Content starts

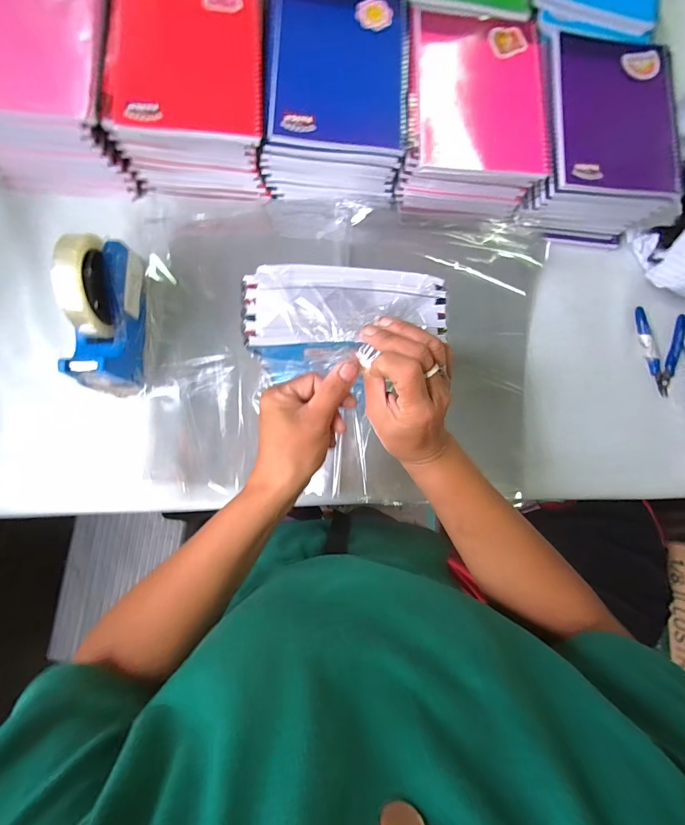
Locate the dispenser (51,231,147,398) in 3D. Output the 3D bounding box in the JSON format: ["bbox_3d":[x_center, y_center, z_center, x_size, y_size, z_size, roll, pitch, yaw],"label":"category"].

Content ends
Content starts

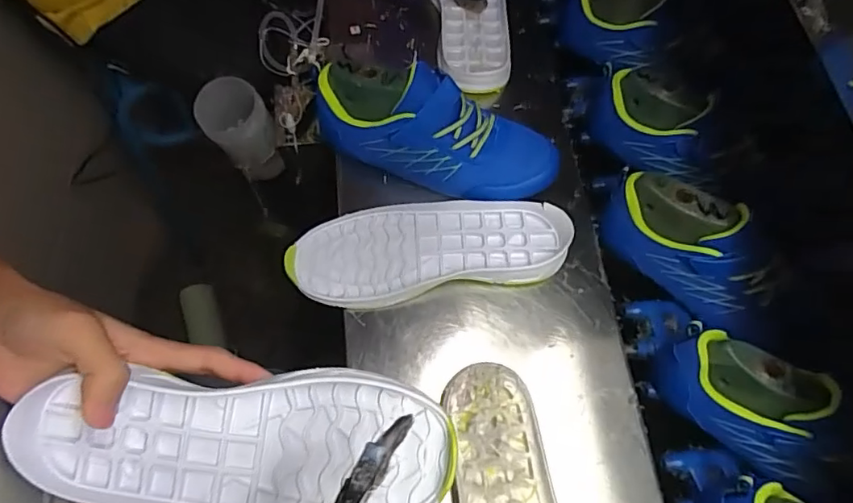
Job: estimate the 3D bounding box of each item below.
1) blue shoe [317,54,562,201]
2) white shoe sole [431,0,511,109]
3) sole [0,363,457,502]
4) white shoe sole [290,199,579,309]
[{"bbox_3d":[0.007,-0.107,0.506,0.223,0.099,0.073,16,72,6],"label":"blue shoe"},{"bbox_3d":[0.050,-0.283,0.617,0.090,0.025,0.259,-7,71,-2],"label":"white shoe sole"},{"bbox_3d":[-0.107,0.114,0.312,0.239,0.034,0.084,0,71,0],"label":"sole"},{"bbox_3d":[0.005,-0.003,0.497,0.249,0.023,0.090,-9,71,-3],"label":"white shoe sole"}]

Content ends

> _What the task requires_:
Working from the material above, retype exactly the lines from the one with "1) blue shoe [317,54,562,201]" through the one with "3) sole [0,363,457,502]", both included, and only those lines.

> _Expected answer_:
1) blue shoe [317,54,562,201]
2) white shoe sole [431,0,511,109]
3) sole [0,363,457,502]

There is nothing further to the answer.